--- How to complete this task ---
Which lines of the records contain the string "intrinsics"? Case counts, so copy only the lines with that exact capitalization.
START Provided data
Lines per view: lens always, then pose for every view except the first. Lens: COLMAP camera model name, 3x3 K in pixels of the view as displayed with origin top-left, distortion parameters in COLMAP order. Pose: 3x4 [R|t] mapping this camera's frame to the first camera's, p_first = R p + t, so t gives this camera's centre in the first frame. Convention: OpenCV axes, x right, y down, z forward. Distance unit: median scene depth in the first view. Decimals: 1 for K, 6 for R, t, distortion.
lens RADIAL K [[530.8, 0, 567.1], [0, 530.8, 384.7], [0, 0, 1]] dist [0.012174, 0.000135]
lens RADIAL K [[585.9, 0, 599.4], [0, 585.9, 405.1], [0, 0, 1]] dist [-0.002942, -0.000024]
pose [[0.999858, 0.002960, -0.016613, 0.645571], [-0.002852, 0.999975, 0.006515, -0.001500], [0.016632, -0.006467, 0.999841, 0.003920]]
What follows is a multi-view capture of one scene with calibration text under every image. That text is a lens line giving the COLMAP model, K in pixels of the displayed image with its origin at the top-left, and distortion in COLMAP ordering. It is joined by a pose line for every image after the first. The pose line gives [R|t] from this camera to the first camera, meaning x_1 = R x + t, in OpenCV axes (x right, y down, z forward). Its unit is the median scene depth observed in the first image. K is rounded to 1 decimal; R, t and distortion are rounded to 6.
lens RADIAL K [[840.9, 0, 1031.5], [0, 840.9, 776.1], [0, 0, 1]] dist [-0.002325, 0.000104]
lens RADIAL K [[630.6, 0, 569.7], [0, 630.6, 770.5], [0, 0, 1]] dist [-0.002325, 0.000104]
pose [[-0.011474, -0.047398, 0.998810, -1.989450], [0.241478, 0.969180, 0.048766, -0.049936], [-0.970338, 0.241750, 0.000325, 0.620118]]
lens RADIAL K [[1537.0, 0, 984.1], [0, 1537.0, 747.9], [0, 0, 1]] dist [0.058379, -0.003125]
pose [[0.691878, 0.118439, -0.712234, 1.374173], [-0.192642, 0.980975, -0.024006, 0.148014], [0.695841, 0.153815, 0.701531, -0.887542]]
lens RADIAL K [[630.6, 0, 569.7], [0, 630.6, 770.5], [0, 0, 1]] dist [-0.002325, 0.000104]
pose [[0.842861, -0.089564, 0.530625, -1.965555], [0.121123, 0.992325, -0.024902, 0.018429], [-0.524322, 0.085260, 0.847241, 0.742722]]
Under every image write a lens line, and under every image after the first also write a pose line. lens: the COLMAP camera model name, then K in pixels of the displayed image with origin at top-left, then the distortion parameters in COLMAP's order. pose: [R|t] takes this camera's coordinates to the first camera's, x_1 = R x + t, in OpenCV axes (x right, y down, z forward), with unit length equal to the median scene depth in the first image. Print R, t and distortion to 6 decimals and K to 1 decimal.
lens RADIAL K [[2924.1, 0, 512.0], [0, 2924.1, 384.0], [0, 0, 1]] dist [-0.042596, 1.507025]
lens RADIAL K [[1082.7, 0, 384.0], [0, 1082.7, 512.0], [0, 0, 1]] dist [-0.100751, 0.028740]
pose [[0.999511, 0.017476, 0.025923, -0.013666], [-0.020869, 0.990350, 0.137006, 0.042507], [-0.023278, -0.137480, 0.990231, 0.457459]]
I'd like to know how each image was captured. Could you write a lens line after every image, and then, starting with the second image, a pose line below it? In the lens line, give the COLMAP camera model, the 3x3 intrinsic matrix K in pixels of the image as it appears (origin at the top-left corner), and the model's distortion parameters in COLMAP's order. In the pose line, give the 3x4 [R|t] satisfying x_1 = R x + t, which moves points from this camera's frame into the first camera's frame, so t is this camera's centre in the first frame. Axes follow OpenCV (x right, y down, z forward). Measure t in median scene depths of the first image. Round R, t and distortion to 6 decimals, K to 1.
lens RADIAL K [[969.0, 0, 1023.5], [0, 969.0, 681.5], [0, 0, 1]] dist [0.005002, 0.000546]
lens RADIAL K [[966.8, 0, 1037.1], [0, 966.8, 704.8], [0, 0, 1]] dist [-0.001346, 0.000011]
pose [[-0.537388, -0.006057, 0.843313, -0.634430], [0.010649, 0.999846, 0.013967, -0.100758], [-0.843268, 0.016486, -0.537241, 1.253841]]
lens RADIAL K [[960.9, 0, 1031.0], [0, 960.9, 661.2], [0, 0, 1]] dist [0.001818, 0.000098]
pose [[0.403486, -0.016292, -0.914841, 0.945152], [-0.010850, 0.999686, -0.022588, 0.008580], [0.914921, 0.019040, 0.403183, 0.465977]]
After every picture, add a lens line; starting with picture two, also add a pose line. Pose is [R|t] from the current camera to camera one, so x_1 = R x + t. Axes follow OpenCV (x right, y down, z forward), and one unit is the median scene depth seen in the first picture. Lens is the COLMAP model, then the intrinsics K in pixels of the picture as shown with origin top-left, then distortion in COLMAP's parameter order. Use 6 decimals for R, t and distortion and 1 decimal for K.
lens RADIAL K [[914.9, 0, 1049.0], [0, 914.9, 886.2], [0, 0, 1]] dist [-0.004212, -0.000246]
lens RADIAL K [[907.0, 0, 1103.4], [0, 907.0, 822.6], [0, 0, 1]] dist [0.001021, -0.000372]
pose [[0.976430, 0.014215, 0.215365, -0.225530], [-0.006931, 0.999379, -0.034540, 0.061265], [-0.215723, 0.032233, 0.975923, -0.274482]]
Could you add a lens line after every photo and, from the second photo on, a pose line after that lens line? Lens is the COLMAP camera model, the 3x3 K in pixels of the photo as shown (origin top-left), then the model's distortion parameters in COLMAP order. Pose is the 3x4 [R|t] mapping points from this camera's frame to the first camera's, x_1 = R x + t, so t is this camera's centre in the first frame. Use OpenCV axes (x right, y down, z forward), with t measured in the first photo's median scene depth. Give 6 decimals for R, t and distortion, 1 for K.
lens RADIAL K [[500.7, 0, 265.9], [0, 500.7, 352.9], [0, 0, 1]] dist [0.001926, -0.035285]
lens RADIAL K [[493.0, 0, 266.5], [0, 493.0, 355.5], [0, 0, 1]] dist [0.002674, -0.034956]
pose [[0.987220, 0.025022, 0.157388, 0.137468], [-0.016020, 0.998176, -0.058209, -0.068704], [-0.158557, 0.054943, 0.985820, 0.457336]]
END Provided data
--- Exercise output ---
After every picture, add a lens line; starting with picture two, also add a pose line. Pose is [R|t] from the current camera to camera one, so x_1 = R x + t. Axes follow OpenCV (x right, y down, z forward), and one unit is the median scene depth seen in the first picture. Lens is the COLMAP model, then the intrinsics K in pixels of the picture as shown with origin top-left, then distortion in COLMAP's parameter order. Use 6 decimals for R, t and distortion and 1 decimal for K.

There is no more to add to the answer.